Home Pharos Fiction Site Map Updates Search



Halexandria Foundation
Sacred Mathematics
Connective Physics
Chronicles of Earth
Justice, Order, and Law
Extraterrestrial Life
Creating Reality
Tree of Life


Philosophy can be defined as: “ 1 the use of reason and argument in seeking knowledge and  truth of reality, esp. of the causes and nature of things and of the principles governing existence, the material universe, perception of physical phenomena, and human behavior. 2 a a particular system or set of beliefs reached by this. b a personal rule of life. 3 advanced learning in general (doctor of philosophy). 4 serenity; calmness; conduct governed by a particular philosophy. [philosophia wisdom (as PHILO-, sophos wise)]” [1]

It is noteworthy that “philo-” is a combining form “denoting a liking for what is specified,” such that “philosophy” becomes the love of wisdom.  This is very distinct from seeking truth and knowledge.  Wisdom far exceeds both knowledge and truth.  It is the use of such tools, “experience and knowledge together with the power of applying them critically or practically.”  Wisdom is perception, perceptiveness, percipience, perspicuity, perspicacity, and prudence.  (As in The Tao of Pooh.)  It could even be thought of as enlightenment.

------------------------------------

SHORT TASK A: In the passage on philosophy, what does the combining form "philo-" denote?
SHORT TASK B: Extract the passage on philosophy word for word, starting at "It is noteworthy" and ending at "of as enlightenment.".
SHORT TASK C: Extend the passage on philosophy with new text that begins after its last sentence.

INFORMATION SUPPLIED:
------------------------------------

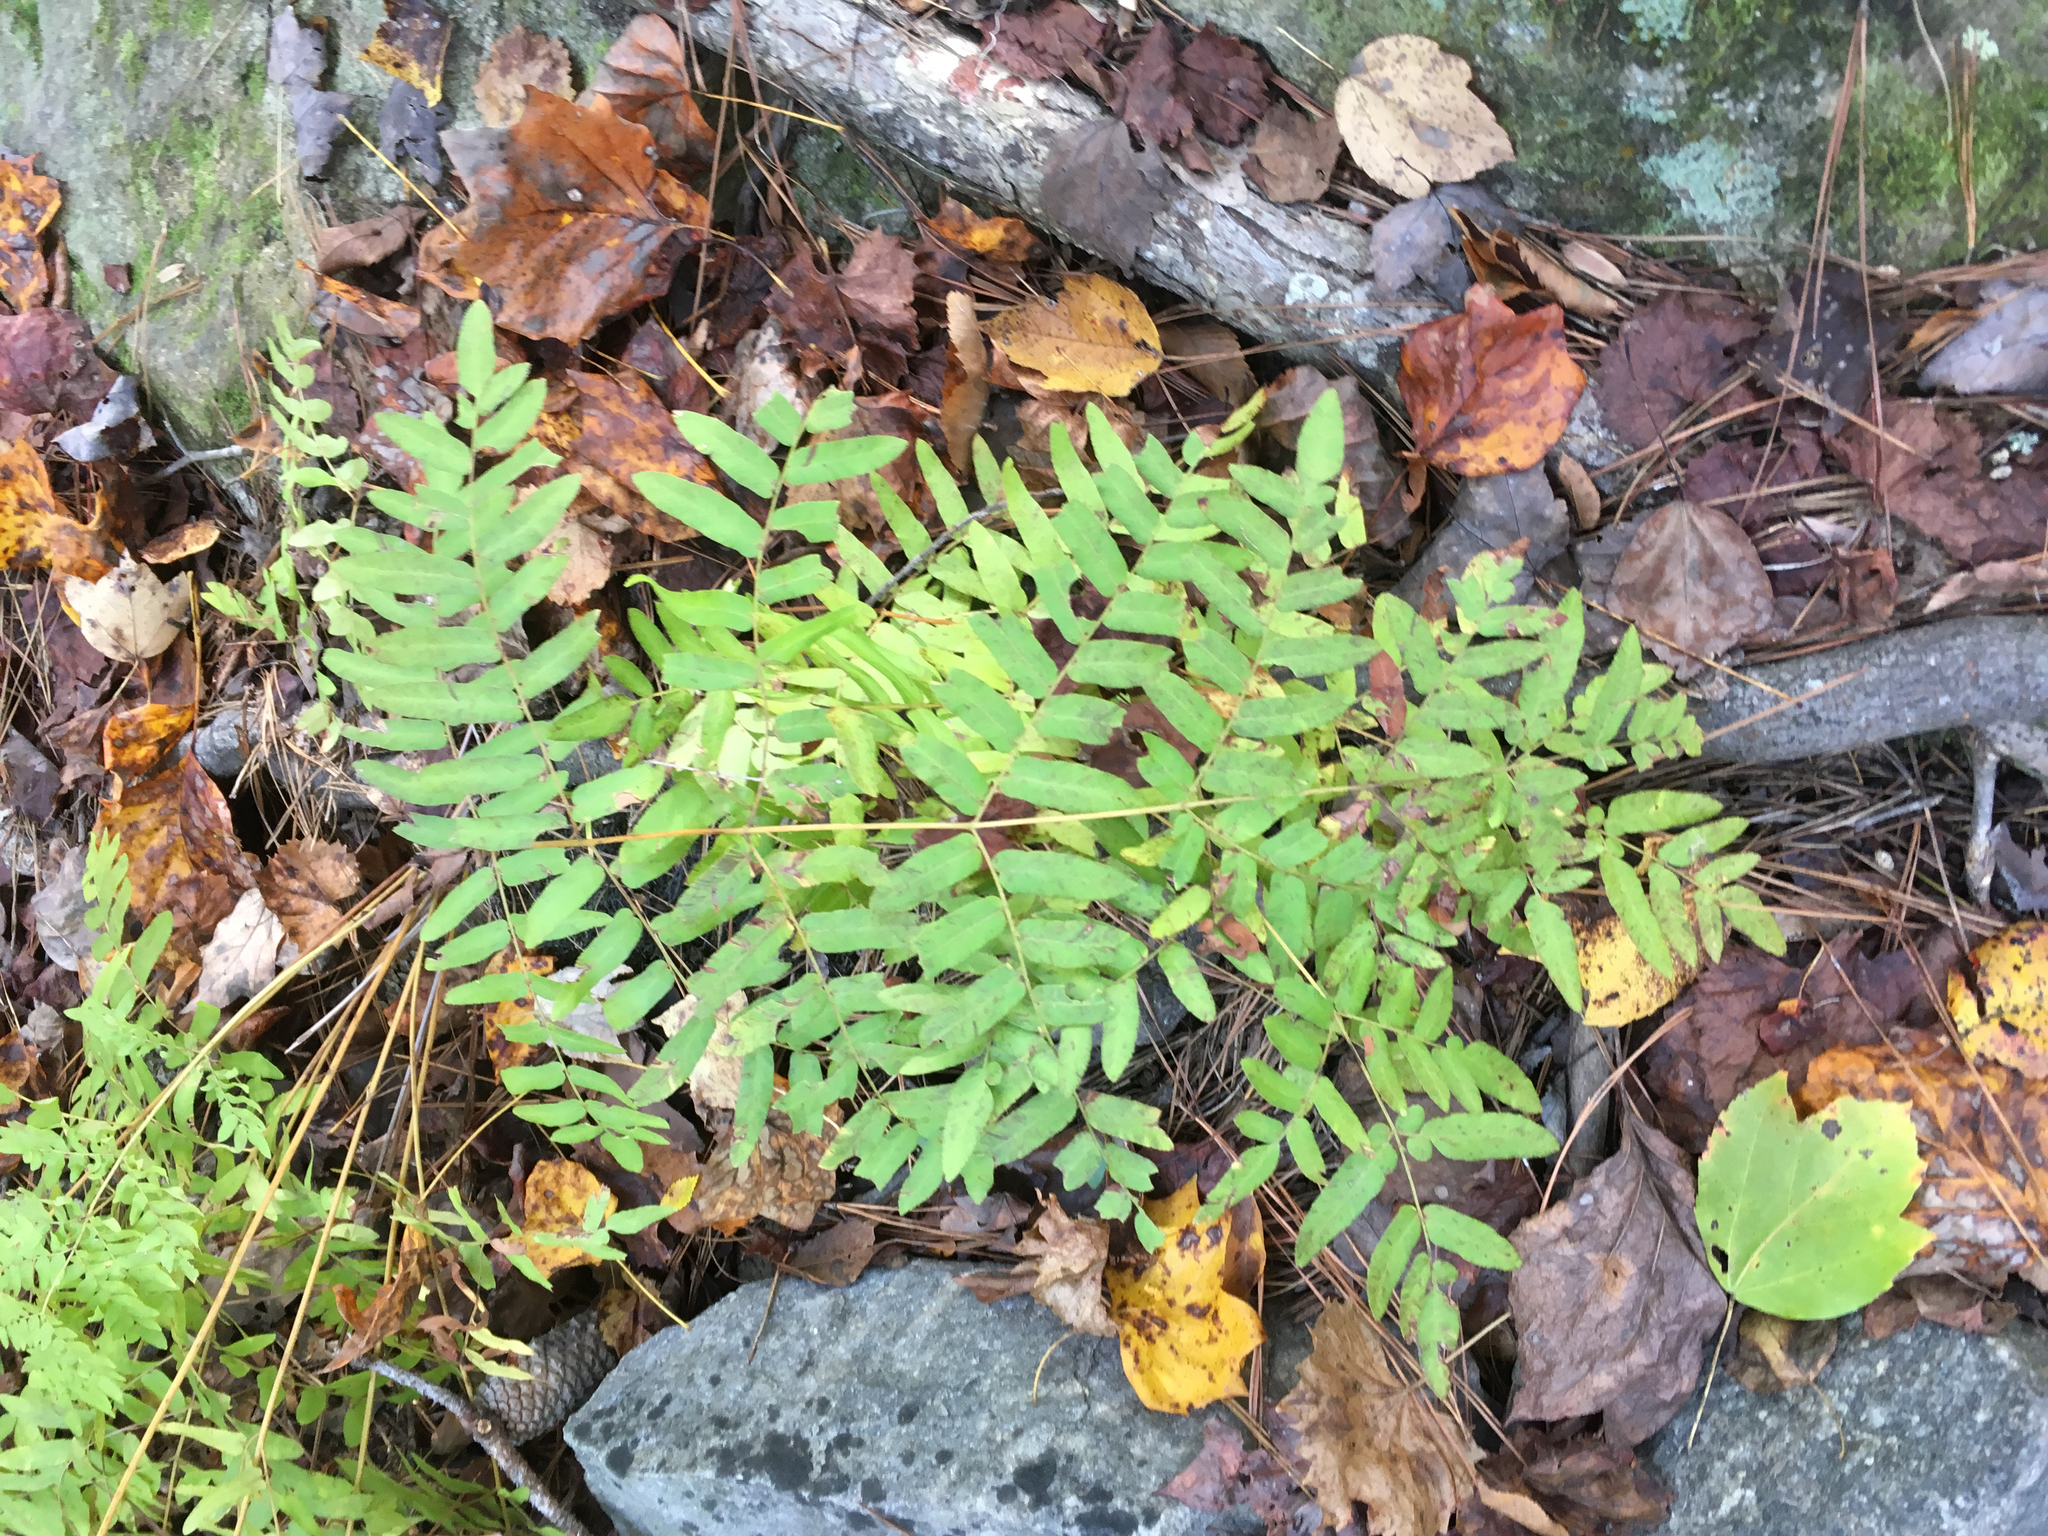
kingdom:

------------------------------------

EXPECTED OUTPUT A: A liking for what is specified.

EXPECTED OUTPUT B:
It is noteworthy that “philo-” is a combining form “denoting a liking for what is specified,” such that “philosophy” becomes the love of wisdom.  This is very distinct from seeking truth and knowledge.  Wisdom far exceeds both knowledge and truth.  It is the use of such tools, “experience and knowledge together with the power of applying them critically or practically.”  Wisdom is perception, perceptiveness, percipience, perspicuity, perspicacity, and prudence.  (As in The Tao of Pooh.)  It could even be thought of as enlightenment.

EXPECTED OUTPUT C:
In addition to wisdom, “sophy” (from Sophia, the Goddess of Wisdom) can be thought of as “the study, knowledge, and wisdom of...”.  If we further break down “philo” to “phi” and “lo” -- and “lo” means “the amazing sight” (as in “lo and behold”), then philosophy also means, “the study, knowledge, and wisdom of the amazing sight of... phi.”  Meanwhile, phi is the Greek letter which is used to denote the Golden Mean, a ratio or number which equals 0.618033987... (or 1.618033987... -- the two numbers being interchangeable).

Philosophy as per our first set of definitions (which covers really a lot of ground), and even as a love of wisdom (in its highest connotations), can simultaneously be thought of as the study, knowledge, and wisdom of a numerical ratio!  This latter fact is evidence of the vast importance of Sacred Mathematics as an integral part of philosophy.

Now, which would you rather study?  All the machinations and bewildering thoughts of mentally rearranged minds like Nietsche (who advocated the concept of the Superman, an idea which Nazi Germany took to an extreme), Peanuts (as in The Gospel According to...), Decartes (“I think, therefore I am”), Bush (“I don’t think, therefore I am President”), Spinoza, and so forth and so on?  Or would you prefer the logic, purity, and inherent predictability of mathematics, a field without the bias of interpretation?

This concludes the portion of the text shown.